Stored data:

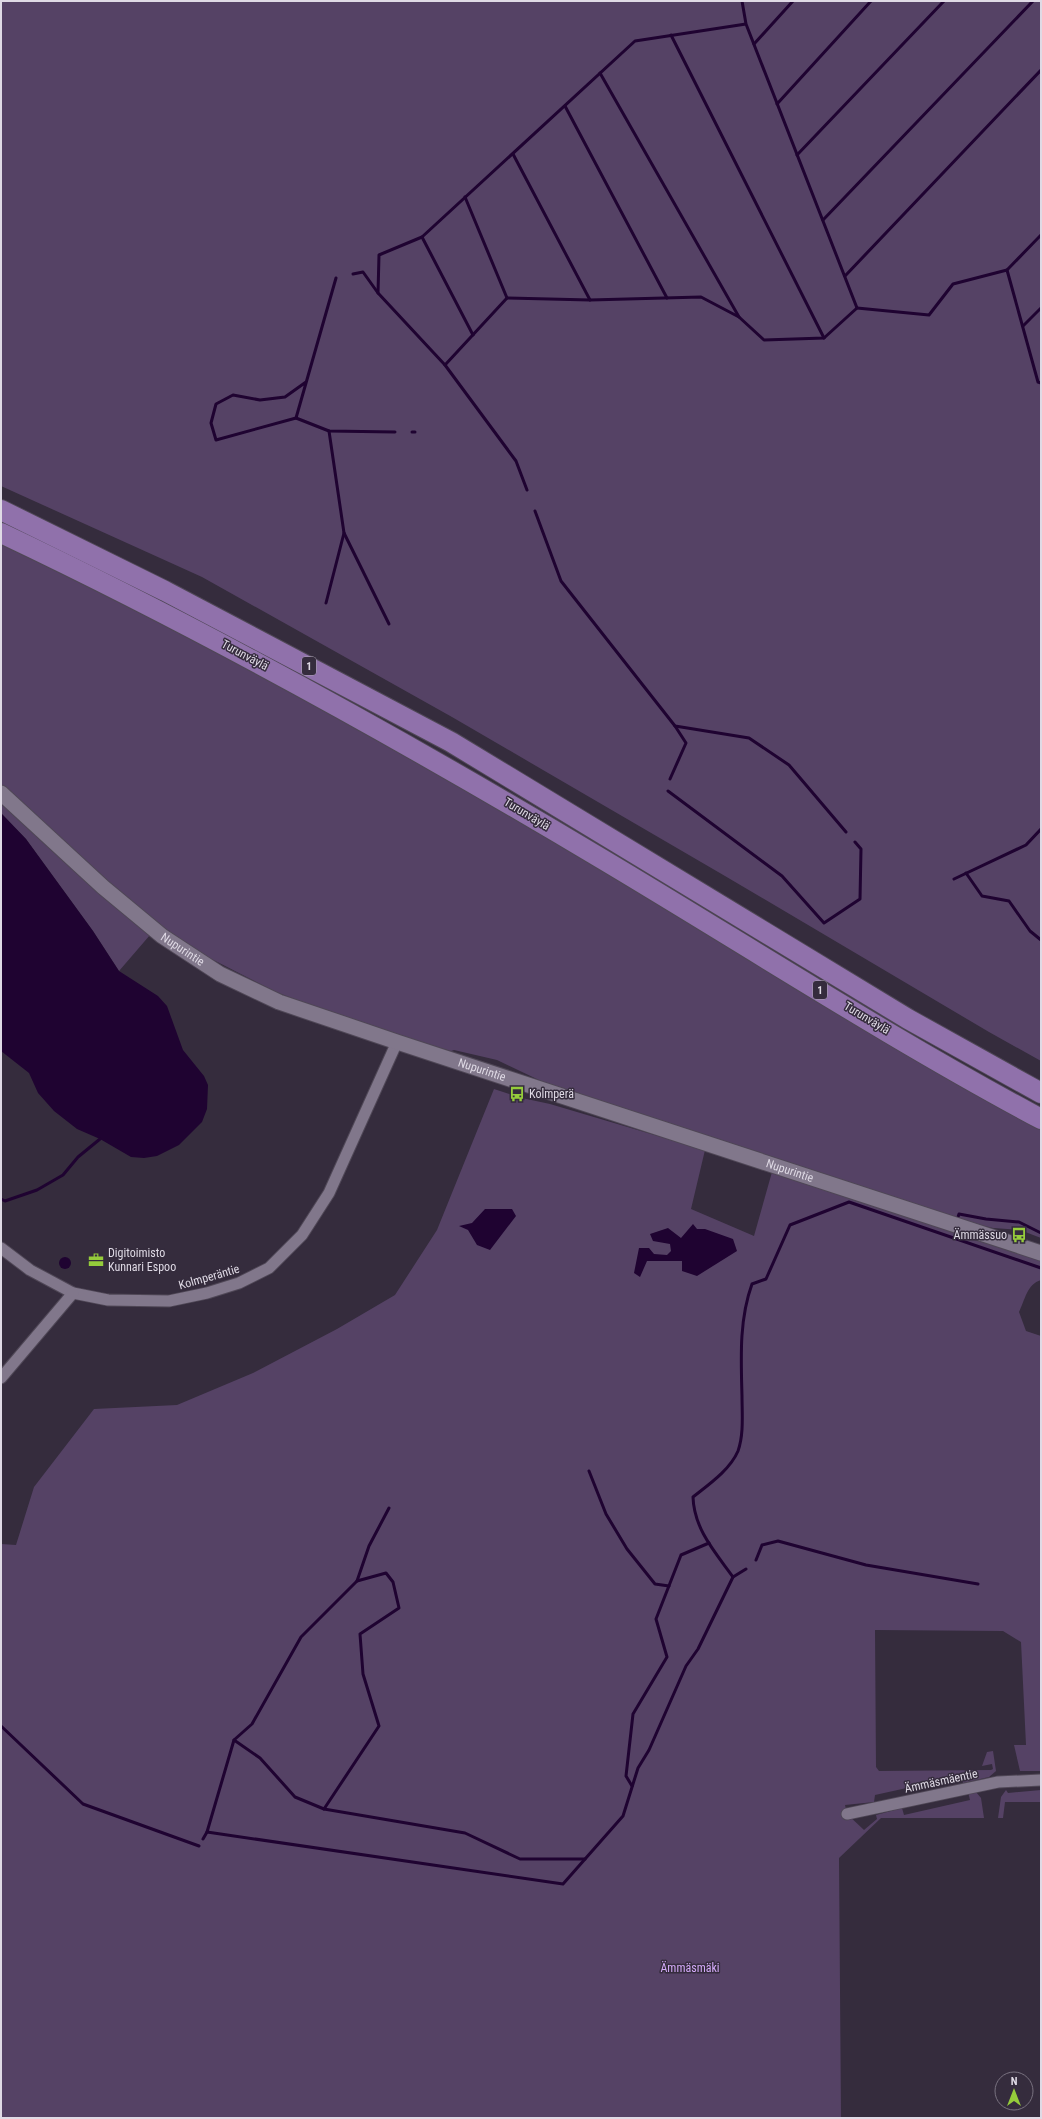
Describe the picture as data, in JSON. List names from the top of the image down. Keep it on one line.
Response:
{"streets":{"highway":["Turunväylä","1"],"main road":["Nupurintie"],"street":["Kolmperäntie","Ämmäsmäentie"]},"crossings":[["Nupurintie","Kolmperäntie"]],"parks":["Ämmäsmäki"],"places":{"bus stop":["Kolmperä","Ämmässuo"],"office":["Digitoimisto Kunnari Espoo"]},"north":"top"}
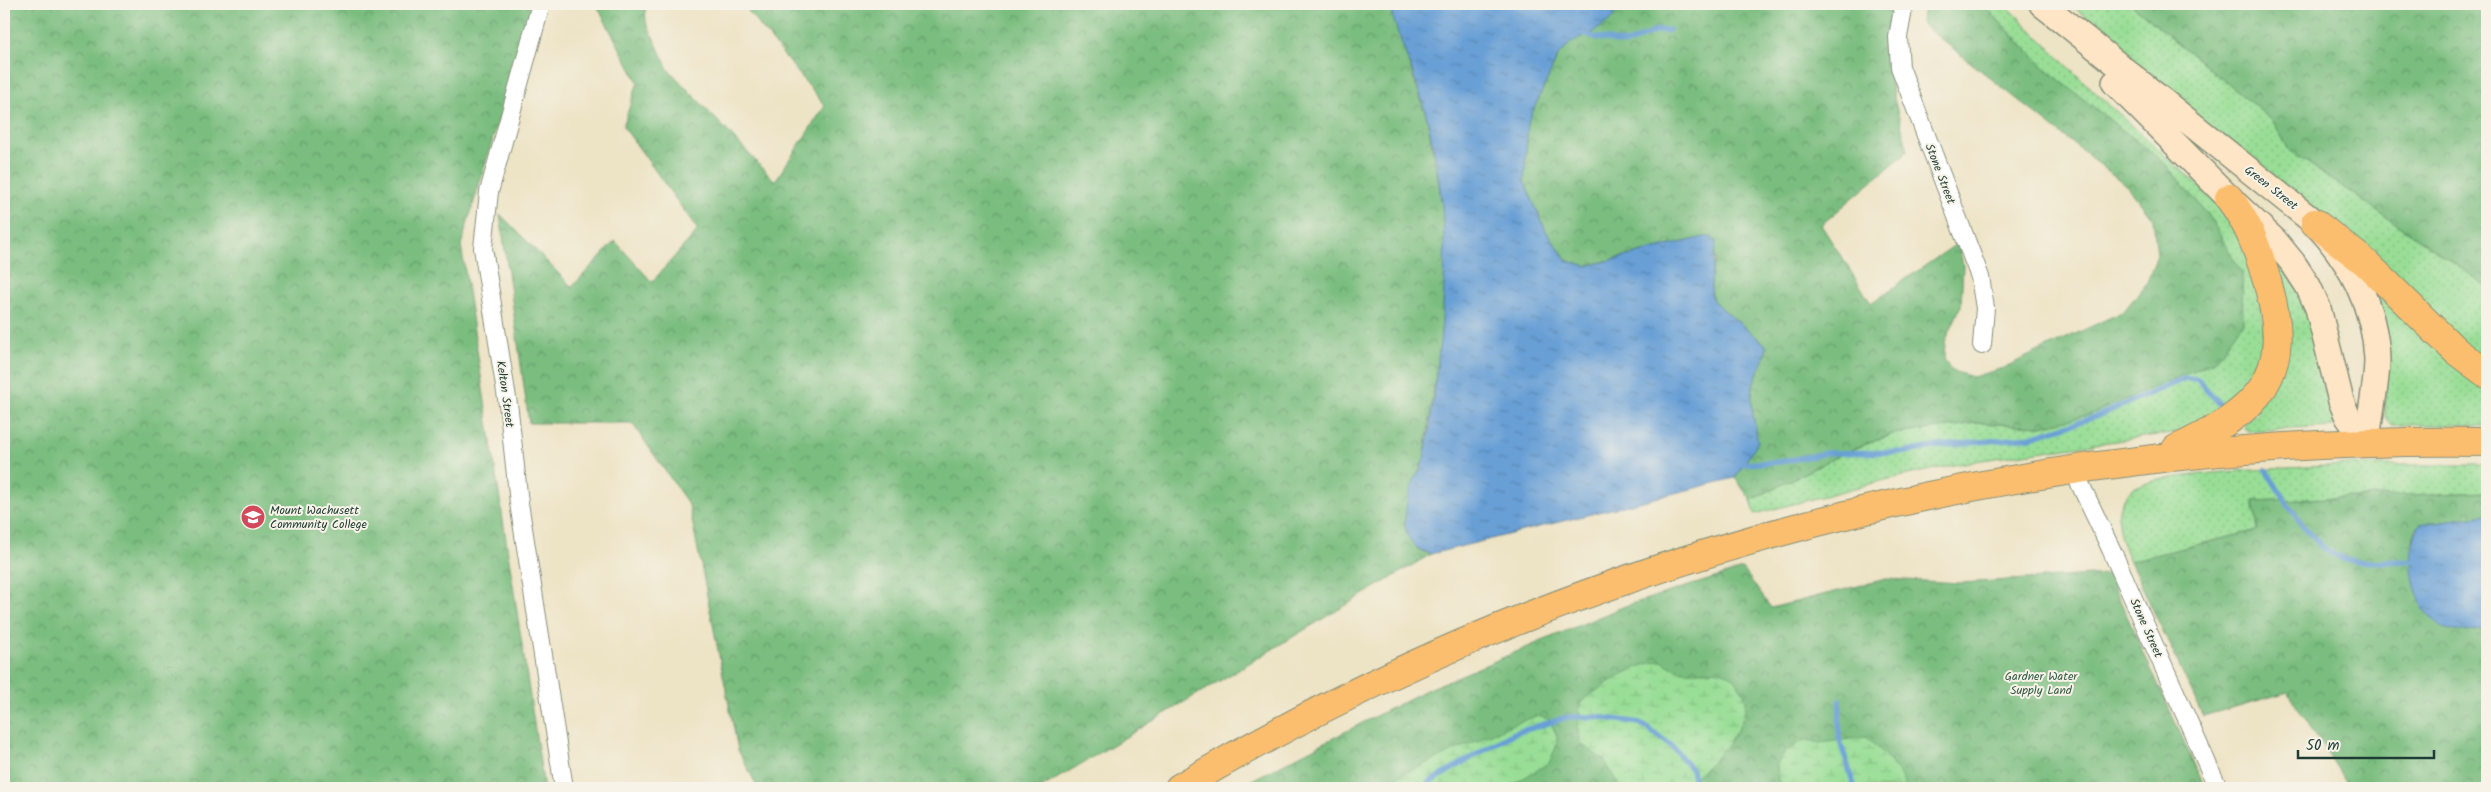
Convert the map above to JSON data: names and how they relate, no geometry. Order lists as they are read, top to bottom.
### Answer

◆ Your objective:
Without including any pictures, output all the entries above exactly.

◆ Exercise solution:
Describe the picture as data, in JSON. List names from the top of the image down. Keep it on one line.
Response:
{"streets":{"highway":["Turunväylä","1"],"main road":["Nupurintie"],"street":["Kolmperäntie","Ämmäsmäentie"]},"crossings":[["Nupurintie","Kolmperäntie"]],"parks":["Ämmäsmäki"],"places":{"bus stop":["Kolmperä","Ämmässuo"],"office":["Digitoimisto Kunnari Espoo"]},"north":"top"}
Convert the map above to JSON data: names and how they relate, no geometry. Order lists as they are read, top to bottom.
### Answer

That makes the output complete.